◆ 本演習の課題
a – 抜粋によれば、接続部24に貫通孔Fを設けると、レンズアレイ20と封止部材80との間の空間は何になるか。
b – 抜粋のうち「図6Aにおいては、理解を容易」から「図7に実施形態3に係る発光装置3の模式的平面図を示す。」までの部分を、両端を含めて書き写せ。その際、「発光装置」はすべて「照明装置」に改めること。
c – 次の記述(i)〜(iii)が抜粋の内容と一致するか、それぞれ「はい」か「いいえ」で答えよ。あわせて、判断の根拠となる抜粋の語句をそのまま引用せよ。
(i) 貫通孔Fは複数設けるのが好ましい。
(ii) 図7では、凹部82bの外縁が実線で示されている。
(iii) UV硬化性接着剤などの有機物を含む接着剤は、水分を吸収しにくい材料である。

◆ 抜粋
•••••
図6Aにおいては、理解を容易にするため、最も左上のレンズ部下方に配置される半導体レーザ素子30などを透過的に示している。
図6Aから
図6Dに示すように、実施形態2に係る発光装置2は、複数のレンズアレイ20A、20B、20C、20Dが列方向(図
6AのY方向)に配列されるとともに、複数のレンズアレイ20A、20B、20C、20Dの各々が行方向(図
6AのX方向)に複数のレンズ部22を有する点で、実施形態1に係る発光装置1と相違する。実施形態2によっても、実施形態1と同様に、レンズアレイ20が所定の向きから僅かに回転して実装された場合であっても、光源とレンズ部22の位置関係に大きなずれが生じにくく、レンズアレイ20から出射する光の強度分布が変化しにくい発光装置を提供することができる。
【0037】
[実施形態3に係る発光装置3]
図7に実施形態3に係る発光装置3の模式的平面図を示す。
図7では、凹部82bの外縁を破線で示している。また、
図7では、レンズアレイ20が接着剤により封止部材80に固定される領域にハッチングを施している。
図7に示すように、発光装置3では、レンズアレイ20が、レンズ部22とレンズ部22同士を接続する接続部24とを備えるとともに、接続部24において接着剤により封止部材80に固定されている。封止部材80は、基体10における複数の半導体レーザ素子30が載置された領域に向かって凹んだ凹部82bを有している。レンズアレイ20は、平面視において、凹部82bの内側に貫通孔Fを有するとともに、凹部82bの外側において接着剤により封止部材80に固定されている。
【0038】
レンズアレイと封止部材との間の空間が密閉空間であると、レンズアレイが有機物を含む接着剤(例えば、UV硬化性接着剤)により固定される場合において、接着剤から気化したガスがレンズアレイと封止部材との間の空間に留まってしまう。このとき、気化したガスに含まれる有機物が、レーザ光に反応し、透光性部材やレンズアレイに堆積するおそれがある。これに対して、接続部24に貫通孔Fを設ければ、レンズアレイ20と封止部材80との間の空間が開放空間となるため、接着剤から気化したガスを当該空間外へと逃がし、有機物の堆積(集塵)を抑制しやすくなる。開放空間とは開放された空間をいう。
【0039】
貫通孔Fは複数設けられるのが好ましい。そして、複数の貫通孔Fは、レンズアレイ20の中心線に対して線対称に設けられることが好ましい。このようにすれば、レンズアレイ20と封止部材80との間の空間内に空気の流れを形成しやすくなるため(例えば、2つの貫通孔を線対称に設けた場合には、一方の貫通孔から空間内に空気が流入し、他方の貫通孔から空間外へ空気が流出する空気の流れが形成されやすくなる。)、より一層、接着剤から気化したガスを当該空間外へと逃がして、当該空間内における有機物の堆積(集塵)を抑制することができる。また、レンズアレイ20と封止部材80との間の空間内における結露の発生を抑制することもできる。UV硬化性接着剤などの有機物を含む接着剤は水分を吸収しやすい材料であるため、レンズアレイ20がUV硬化性接着剤により固定される場合においては、大気中から接着剤に吸収された水分が封止部材80とレンズアレイ20との間の空間に留まりやすく、使用状況によっては空間内に結露が発生するおそれがある。したがって、空間内に空気の流れを形成する上記の構成は、UV硬化性接着剤などの有機物を含む接着剤でレンズアレイ20を封止部材80に固定する場合に特に好ましく適用することができる。
•••••
◆ 提示情報
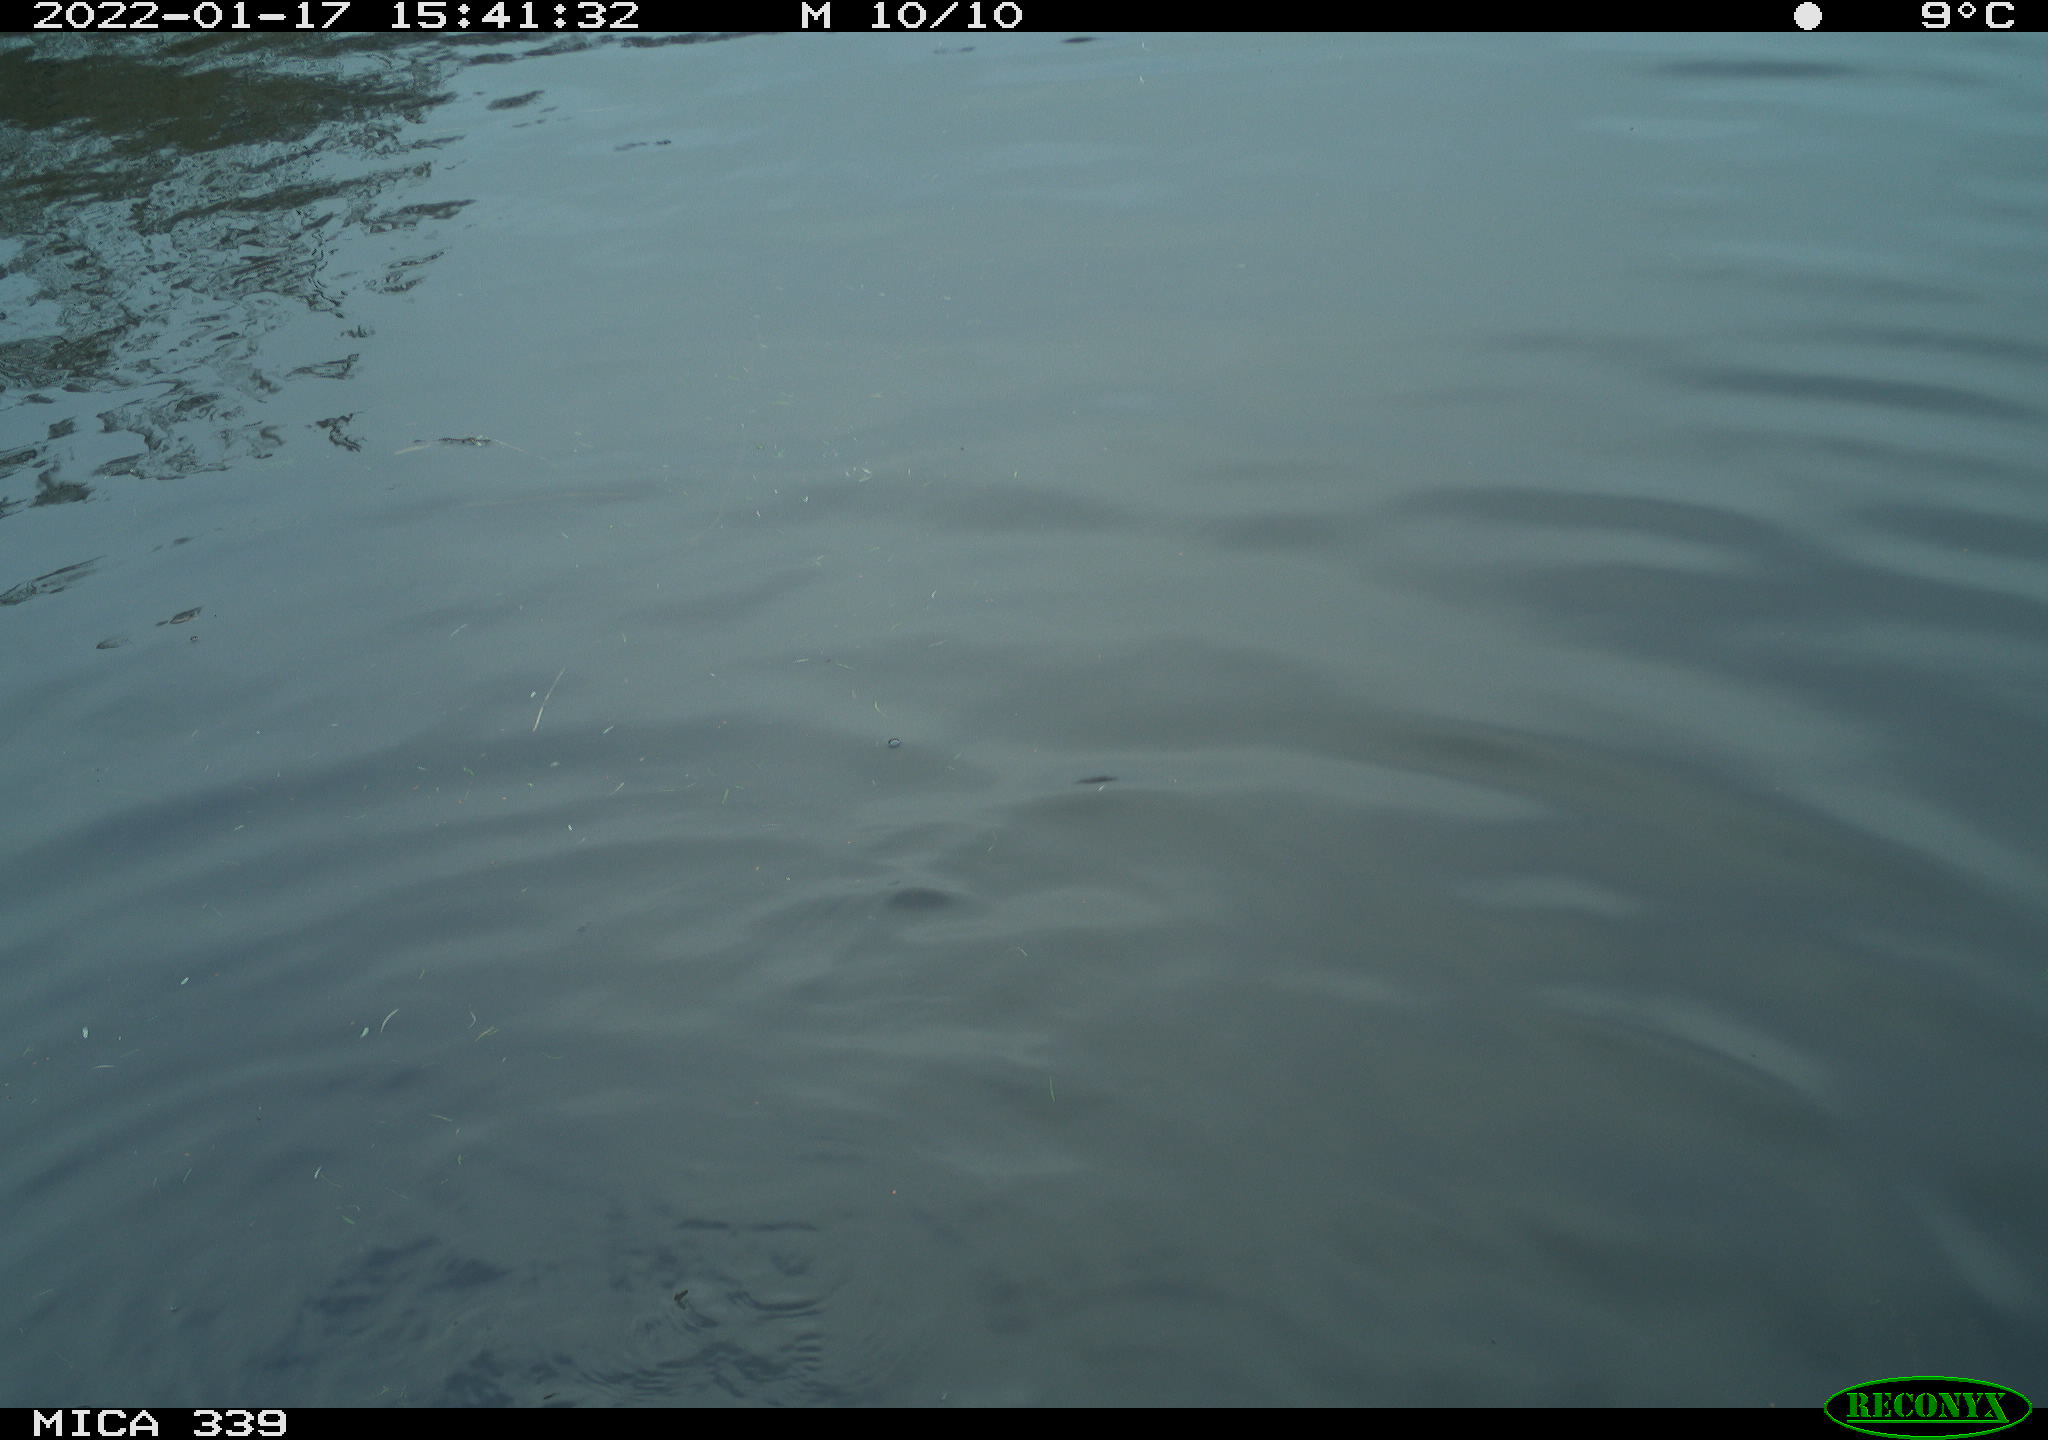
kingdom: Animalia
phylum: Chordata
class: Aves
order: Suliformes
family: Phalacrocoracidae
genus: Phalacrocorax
•••••
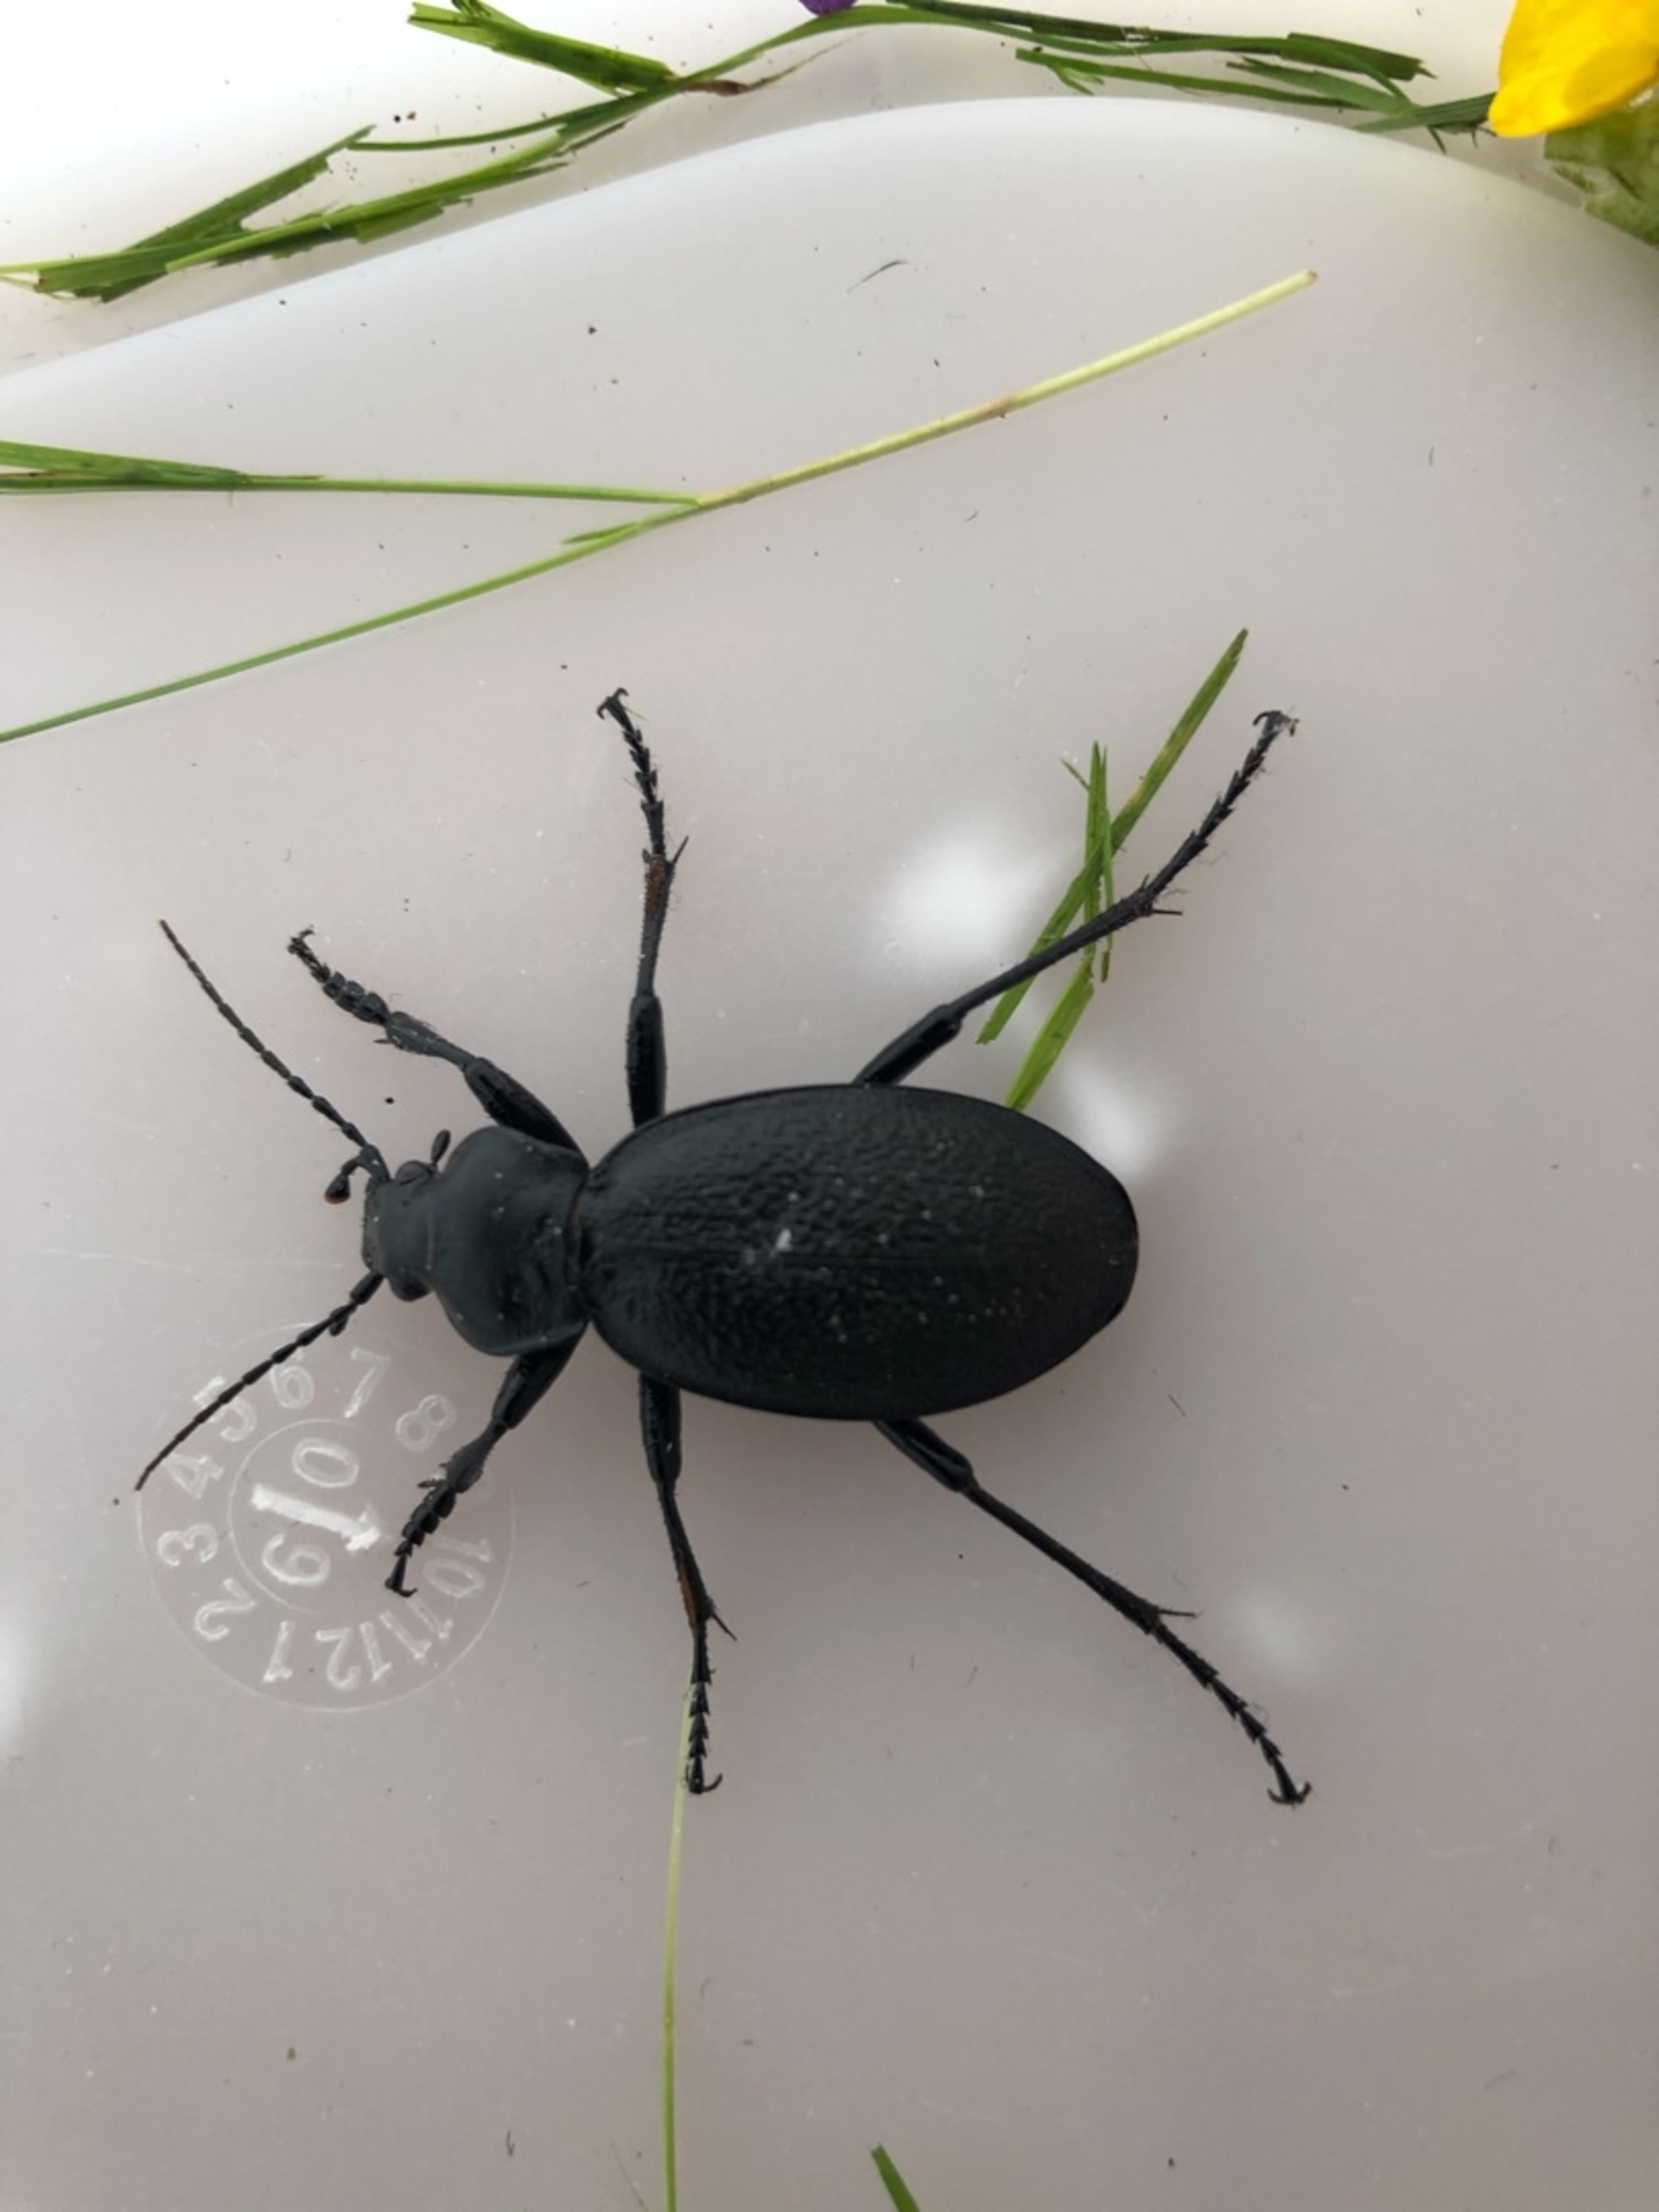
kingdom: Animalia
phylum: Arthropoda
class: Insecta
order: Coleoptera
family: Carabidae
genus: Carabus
•••••
◆ 課題別解答
a – 開放空間になる。

b –
図6Aにおいては、理解を容易にするため、最も左上のレンズ部下方に配置される半導体レーザ素子30などを透過的に示している。
図6Aから
図6Dに示すように、実施形態2に係る照明装置2は、複数のレンズアレイ20A、20B、20C、20Dが列方向(図
6AのY方向)に配列されるとともに、複数のレンズアレイ20A、20B、20C、20Dの各々が行方向(図
6AのX方向)に複数のレンズ部22を有する点で、実施形態1に係る照明装置1と相違する。実施形態2によっても、実施形態1と同様に、レンズアレイ20が所定の向きから僅かに回転して実装された場合であっても、光源とレンズ部22の位置関係に大きなずれが生じにくく、レンズアレイ20から出射する光の強度分布が変化しにくい照明装置を提供することができる。
【0037】
[実施形態3に係る照明装置3]
図7に実施形態3に係る照明装置3の模式的平面図を示す。

c –
(i) はい。「貫通孔Fは複数設けられるのが好ましい。」
(ii) いいえ。「図7では、凹部82bの外縁を破線で示している。」
(iii) いいえ。「UV硬化性接着剤などの有機物を含む接着剤は水分を吸収しやすい材料である」